Dr. Marc Futernick, president of the California chapter of the American College of Emergency Physicians, said lack of EMTALA enforcement in psychiatric emergency cases is a big problem. His ED often holds psychiatric patients for many days because psychiatric units at many Los Angeles-area hospitals conduct financial screening and won't accept patients for stabilization who are uninsured or on Medi-Cal. “You can't send these hospitals a patient without insurance,” he said.
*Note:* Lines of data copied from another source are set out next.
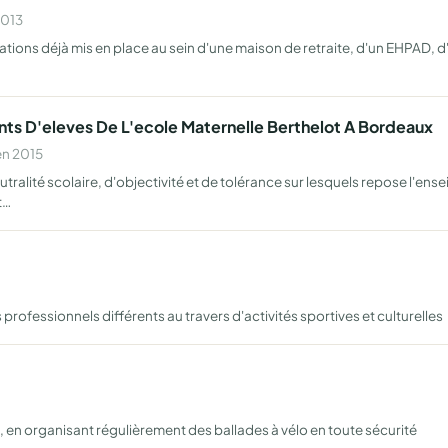
2013
tions déjà mis en place au sein d'une maison de retraite, d'un EHPAD, d
nts D'eleves De L'ecole Maternelle Berthelot A Bordeaux
en 2015
ralité scolaire, d'objectivité et de tolérance sur lesquels repose l'ense
t…
ofessionnels différents au travers d'activités sportives et culturelles
, en organisant régulièrement des ballades à vélo en toute sécurité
A growing issue in recent years has been the refusal of many physicians to accept emergency on-call duty, particularly in specialties such as trauma surgery, orthopedics, ophthalmology, neurosurgery and hand surgery. Hospitals are required to have appropriate specialists available to screen and stabilize ED patients. But Bitterman said specialists increasingly avoid call panels because many emergency patients are uninsured or underinsured, ED calls disrupt their private practice schedule, and they don't want to be summoned in the middle of the night.
Despite these failures, even critics acknowledge EMTALA has changed hospital and medical culture for the better. A case settled by Santa Rosa (Calif.) Memorial Hospital for $50,000 in December illustrates how the law has heightened awareness and spurred hospitals to correct serious problems in how they handle patients in emergencies.
In September 2011, Santa Rosa, a part of St. Joseph Health System, allegedly failed to respond when notified several times that a homeless man who had just been treated for alcohol withdrawal and discharged was lying on the edge of the hospital parking lot, according to the OIG. The man, identified in news reports as Michael Torres, was later found dead of acute bacterial pneumonia.
The hospital conducted a full review of the case and offered to share the information with Torres' family. In a letter to the community, the hospital's then-CEO, Kevin Klockenga, admitted his organization “did not act as expeditiously as we could have to obtain ambulance assistance.” The hospital subsequently retrained staff to improve policies and processes for getting needed assistance to people in distress on the hospital's grounds, conducted mock drills, and consulted with local social-service agencies to better address the needs of homeless people.
Klockenga wrote to the family to “express our heartfelt sorrow over the death of Mr. Torres and vow to improve our own processes, as well as take a leadership role in improving care for the homeless in our community.”
“People's lives are being saved” by the law, said the OIG's Sands. “When a hospital calls and says, 'I need you to take care of this patient,' hospitals say 'yes' because they realize that otherwise, they would be violating federal law. The statute makes a very big difference every single day.”